[[ Data provided, beginning ]]

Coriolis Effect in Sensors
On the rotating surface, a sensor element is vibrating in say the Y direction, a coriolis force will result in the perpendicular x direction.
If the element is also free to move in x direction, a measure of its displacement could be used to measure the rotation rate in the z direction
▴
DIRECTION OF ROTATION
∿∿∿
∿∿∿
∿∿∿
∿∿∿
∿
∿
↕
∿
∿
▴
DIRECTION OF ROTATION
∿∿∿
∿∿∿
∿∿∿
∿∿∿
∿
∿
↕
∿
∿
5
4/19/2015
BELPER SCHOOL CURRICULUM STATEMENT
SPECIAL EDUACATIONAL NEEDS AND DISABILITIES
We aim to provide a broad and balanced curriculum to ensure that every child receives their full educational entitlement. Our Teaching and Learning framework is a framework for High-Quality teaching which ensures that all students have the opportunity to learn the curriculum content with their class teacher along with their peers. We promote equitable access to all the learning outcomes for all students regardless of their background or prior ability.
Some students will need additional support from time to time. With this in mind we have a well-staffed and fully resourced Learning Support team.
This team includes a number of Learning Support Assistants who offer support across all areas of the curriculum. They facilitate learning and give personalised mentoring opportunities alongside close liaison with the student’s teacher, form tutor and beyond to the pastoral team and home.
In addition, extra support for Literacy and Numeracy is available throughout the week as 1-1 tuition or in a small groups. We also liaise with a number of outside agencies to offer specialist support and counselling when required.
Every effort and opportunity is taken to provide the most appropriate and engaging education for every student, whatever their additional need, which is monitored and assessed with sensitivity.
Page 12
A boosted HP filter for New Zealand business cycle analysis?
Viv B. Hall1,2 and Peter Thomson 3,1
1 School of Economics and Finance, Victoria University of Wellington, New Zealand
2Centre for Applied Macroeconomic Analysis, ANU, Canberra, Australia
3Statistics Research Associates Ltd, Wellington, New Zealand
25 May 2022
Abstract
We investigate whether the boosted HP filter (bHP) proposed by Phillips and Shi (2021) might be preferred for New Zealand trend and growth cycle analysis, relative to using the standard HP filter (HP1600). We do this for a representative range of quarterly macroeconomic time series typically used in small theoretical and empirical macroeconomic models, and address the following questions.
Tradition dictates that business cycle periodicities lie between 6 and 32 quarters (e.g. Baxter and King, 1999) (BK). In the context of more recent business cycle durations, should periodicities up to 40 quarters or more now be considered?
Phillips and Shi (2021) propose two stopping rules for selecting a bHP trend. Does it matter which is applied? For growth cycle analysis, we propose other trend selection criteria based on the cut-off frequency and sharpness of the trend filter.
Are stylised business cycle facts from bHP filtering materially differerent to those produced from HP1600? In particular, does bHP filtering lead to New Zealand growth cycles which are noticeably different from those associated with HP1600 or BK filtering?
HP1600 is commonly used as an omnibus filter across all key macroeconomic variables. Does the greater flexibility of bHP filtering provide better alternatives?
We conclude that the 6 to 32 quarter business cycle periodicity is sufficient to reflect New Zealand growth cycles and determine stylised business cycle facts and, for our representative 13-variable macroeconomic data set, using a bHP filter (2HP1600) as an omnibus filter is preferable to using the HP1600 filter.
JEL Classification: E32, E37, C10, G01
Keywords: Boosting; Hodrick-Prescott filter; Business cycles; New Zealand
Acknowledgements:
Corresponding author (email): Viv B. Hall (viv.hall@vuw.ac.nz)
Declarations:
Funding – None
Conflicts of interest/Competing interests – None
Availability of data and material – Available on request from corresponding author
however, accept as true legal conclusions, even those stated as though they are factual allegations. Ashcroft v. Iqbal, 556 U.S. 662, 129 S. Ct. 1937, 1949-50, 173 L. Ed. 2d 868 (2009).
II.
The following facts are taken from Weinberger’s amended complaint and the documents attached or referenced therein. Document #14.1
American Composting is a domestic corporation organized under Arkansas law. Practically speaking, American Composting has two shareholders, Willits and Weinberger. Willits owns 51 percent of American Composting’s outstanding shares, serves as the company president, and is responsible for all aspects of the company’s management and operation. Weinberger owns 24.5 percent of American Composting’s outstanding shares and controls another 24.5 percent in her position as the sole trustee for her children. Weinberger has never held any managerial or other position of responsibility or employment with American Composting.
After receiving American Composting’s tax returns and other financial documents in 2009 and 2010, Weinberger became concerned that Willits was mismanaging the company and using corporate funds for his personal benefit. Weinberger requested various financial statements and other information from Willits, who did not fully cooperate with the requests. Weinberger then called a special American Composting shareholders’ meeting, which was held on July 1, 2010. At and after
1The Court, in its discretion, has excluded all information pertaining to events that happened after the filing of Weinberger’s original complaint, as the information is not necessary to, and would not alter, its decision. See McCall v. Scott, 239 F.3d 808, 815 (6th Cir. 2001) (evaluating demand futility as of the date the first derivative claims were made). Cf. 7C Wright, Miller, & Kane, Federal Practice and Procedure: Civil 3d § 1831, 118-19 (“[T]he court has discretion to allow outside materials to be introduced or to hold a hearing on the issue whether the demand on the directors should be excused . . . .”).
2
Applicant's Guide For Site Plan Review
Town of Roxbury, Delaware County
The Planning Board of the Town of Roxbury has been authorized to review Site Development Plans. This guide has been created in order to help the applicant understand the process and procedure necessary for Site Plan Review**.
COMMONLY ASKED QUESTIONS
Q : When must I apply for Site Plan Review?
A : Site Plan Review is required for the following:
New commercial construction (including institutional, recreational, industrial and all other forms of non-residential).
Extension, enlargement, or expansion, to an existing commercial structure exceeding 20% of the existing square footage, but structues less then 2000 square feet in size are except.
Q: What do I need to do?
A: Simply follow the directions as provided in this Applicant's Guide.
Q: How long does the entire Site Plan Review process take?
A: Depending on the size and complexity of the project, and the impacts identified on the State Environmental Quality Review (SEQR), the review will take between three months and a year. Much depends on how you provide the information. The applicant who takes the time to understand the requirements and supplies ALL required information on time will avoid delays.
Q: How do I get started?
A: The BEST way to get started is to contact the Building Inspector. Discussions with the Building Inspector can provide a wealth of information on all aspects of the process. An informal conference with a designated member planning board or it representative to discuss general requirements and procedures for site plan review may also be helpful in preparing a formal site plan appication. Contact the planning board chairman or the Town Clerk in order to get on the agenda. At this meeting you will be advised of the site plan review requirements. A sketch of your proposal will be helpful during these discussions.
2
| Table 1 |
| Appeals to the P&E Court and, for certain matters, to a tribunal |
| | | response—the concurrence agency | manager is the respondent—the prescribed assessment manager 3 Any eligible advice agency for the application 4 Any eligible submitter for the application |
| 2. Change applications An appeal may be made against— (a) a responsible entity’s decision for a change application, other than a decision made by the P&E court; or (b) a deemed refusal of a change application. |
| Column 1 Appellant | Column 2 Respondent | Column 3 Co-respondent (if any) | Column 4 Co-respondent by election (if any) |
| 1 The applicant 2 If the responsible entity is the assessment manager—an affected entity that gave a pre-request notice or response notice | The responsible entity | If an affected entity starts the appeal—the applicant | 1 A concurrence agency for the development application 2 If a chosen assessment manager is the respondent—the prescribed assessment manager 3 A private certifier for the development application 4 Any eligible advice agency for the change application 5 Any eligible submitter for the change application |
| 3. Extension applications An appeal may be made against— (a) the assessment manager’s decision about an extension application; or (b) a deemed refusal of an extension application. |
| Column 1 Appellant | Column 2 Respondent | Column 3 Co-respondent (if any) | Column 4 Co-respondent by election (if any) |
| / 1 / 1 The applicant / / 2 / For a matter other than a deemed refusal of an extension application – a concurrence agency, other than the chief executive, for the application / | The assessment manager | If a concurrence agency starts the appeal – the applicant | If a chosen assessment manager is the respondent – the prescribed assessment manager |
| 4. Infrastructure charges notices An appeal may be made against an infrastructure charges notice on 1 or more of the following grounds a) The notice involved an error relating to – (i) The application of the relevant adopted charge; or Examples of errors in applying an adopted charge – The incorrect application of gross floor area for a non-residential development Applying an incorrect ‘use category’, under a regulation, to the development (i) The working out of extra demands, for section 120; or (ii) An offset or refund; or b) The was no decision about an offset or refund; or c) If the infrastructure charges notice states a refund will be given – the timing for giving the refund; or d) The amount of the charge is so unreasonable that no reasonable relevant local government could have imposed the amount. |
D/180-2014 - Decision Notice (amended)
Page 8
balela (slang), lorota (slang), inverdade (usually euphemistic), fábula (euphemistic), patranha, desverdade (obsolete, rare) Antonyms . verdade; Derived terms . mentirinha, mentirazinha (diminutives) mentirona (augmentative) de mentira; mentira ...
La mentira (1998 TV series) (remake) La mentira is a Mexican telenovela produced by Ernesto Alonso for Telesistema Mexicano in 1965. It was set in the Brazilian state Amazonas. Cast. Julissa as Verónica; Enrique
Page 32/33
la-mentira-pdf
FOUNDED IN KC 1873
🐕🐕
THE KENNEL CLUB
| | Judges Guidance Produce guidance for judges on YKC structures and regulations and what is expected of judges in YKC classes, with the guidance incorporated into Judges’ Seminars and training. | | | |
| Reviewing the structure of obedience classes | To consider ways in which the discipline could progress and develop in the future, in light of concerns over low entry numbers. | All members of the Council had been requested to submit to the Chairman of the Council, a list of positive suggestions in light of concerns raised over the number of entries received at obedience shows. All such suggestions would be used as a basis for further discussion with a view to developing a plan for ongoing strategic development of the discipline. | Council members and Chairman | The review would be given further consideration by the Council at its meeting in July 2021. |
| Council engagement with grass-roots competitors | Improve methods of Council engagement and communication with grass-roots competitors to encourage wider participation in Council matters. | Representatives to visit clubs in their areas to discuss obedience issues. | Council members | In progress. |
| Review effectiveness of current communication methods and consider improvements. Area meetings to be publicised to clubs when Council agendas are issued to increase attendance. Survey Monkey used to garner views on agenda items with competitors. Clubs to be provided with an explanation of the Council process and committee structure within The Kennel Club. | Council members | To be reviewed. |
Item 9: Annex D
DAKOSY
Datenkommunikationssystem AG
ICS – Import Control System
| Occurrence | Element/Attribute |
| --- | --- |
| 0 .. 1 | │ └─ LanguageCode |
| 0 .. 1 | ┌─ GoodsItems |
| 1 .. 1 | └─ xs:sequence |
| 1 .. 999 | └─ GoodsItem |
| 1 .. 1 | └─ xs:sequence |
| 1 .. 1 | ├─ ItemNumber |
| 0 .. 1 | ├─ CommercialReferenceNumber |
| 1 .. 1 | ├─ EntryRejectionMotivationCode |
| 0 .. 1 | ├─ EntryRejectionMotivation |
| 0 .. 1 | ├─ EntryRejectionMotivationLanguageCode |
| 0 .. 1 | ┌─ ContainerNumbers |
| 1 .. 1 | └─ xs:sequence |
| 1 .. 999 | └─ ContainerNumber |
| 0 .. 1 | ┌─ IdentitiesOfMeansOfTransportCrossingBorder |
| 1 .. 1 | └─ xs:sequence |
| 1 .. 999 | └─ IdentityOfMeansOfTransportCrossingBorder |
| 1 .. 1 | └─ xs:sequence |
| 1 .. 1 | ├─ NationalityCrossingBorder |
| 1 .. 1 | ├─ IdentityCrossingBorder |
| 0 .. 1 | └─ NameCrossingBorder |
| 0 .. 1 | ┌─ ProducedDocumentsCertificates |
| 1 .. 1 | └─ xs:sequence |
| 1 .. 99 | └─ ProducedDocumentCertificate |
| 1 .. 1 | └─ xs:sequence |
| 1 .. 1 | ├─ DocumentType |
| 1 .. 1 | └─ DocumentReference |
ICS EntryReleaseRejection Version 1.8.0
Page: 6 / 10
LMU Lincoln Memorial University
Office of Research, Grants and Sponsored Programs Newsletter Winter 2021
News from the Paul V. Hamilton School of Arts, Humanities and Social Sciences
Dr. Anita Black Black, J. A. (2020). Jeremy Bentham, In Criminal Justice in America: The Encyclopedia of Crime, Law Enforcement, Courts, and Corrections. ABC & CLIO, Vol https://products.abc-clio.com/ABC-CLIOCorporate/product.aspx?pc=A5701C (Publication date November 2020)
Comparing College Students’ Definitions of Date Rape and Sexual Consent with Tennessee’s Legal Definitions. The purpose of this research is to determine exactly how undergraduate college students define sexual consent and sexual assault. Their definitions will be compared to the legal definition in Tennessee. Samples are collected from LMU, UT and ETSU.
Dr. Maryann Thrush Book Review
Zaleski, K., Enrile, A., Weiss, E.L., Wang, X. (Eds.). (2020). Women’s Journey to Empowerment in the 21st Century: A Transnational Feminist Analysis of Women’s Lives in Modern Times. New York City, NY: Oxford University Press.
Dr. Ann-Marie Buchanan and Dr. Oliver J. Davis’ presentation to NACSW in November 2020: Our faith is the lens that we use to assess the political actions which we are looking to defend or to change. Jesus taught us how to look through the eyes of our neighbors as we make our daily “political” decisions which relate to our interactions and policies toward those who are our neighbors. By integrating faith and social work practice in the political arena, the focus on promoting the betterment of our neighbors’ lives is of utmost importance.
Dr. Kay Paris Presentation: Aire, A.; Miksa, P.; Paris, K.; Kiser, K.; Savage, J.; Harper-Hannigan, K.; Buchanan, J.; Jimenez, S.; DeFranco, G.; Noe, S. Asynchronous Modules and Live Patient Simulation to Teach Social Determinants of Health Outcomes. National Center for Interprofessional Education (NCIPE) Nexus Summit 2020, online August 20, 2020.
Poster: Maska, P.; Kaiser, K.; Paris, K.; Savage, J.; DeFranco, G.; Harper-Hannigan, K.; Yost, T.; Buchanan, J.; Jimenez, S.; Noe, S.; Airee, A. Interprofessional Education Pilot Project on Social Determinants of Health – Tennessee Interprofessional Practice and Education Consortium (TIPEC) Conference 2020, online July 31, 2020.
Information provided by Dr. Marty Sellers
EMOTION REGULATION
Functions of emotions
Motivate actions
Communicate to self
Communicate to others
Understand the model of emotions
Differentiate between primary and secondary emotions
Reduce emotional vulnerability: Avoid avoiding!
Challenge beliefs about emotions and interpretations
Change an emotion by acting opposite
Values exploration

[[ Data provided, end ]]

Task prompt: Take exactly the lines from the one containing "1 | ├─ CommercialReferenceNumber |" through the one containing "999 | └─ ContainerNumber |" in the data above, and output them with nothing added.

The completed task:
| 0 .. 1 | ├─ CommercialReferenceNumber |
| 1 .. 1 | ├─ EntryRejectionMotivationCode |
| 0 .. 1 | ├─ EntryRejectionMotivation |
| 0 .. 1 | ├─ EntryRejectionMotivationLanguageCode |
| 0 .. 1 | ┌─ ContainerNumbers |
| 1 .. 1 | └─ xs:sequence |
| 1 .. 999 | └─ ContainerNumber |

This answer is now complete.